▶ [Exercise instructions] Copy out each line of the rows below without changing any character, including the line breaks.

▶ [Stored entries]
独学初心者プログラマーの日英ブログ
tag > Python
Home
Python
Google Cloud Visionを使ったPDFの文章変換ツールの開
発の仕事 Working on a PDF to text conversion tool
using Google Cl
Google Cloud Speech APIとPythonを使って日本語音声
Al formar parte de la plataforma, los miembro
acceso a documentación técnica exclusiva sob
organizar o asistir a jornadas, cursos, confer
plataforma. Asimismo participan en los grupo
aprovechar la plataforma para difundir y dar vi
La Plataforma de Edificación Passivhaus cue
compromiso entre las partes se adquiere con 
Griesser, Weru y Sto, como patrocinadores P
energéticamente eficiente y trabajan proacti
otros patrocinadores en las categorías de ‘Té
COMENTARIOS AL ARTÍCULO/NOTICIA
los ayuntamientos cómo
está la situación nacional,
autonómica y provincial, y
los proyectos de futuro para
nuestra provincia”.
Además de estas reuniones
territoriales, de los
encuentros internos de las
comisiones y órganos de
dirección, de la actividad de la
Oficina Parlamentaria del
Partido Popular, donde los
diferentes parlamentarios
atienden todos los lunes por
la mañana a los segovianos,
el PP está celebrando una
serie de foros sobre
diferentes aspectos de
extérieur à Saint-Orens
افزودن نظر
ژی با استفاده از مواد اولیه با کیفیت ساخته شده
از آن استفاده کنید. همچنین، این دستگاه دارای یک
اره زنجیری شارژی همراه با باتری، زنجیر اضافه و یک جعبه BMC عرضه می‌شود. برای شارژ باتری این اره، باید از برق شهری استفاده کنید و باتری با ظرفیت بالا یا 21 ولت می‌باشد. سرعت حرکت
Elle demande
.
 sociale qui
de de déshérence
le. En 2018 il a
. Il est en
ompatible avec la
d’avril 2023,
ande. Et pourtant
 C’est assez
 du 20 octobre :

▶ [Result of the task]
独学初心者プログラマーの日英ブログ
tag > Python
Home
Python
Google Cloud Visionを使ったPDFの文章変換ツールの開
発の仕事 Working on a PDF to text conversion tool
using Google Cl
Google Cloud Speech APIとPythonを使って日本語音声
Al formar parte de la plataforma, los miembro
acceso a documentación técnica exclusiva sob
organizar o asistir a jornadas, cursos, confer
plataforma. Asimismo participan en los grupo
aprovechar la plataforma para difundir y dar vi
La Plataforma de Edificación Passivhaus cue
compromiso entre las partes se adquiere con 
Griesser, Weru y Sto, como patrocinadores P
energéticamente eficiente y trabajan proacti
otros patrocinadores en las categorías de ‘Té
COMENTARIOS AL ARTÍCULO/NOTICIA
los ayuntamientos cómo
está la situación nacional,
autonómica y provincial, y
los proyectos de futuro para
nuestra provincia”.
Además de estas reuniones
territoriales, de los
encuentros internos de las
comisiones y órganos de
dirección, de la actividad de la
Oficina Parlamentaria del
Partido Popular, donde los
diferentes parlamentarios
atienden todos los lunes por
la mañana a los segovianos,
el PP está celebrando una
serie de foros sobre
diferentes aspectos de
extérieur à Saint-Orens
افزودن نظر
ژی با استفاده از مواد اولیه با کیفیت ساخته شده
از آن استفاده کنید. همچنین، این دستگاه دارای یک
اره زنجیری شارژی همراه با باتری، زنجیر اضافه و یک جعبه BMC عرضه می‌شود. برای شارژ باتری این اره، باید از برق شهری استفاده کنید و باتری با ظرفیت بالا یا 21 ولت می‌باشد. سرعت حرکت
Elle demande
.
 sociale qui
de de déshérence
le. En 2018 il a
. Il est en
ompatible avec la
d’avril 2023,
ande. Et pourtant
 C’est assez
 du 20 octobre :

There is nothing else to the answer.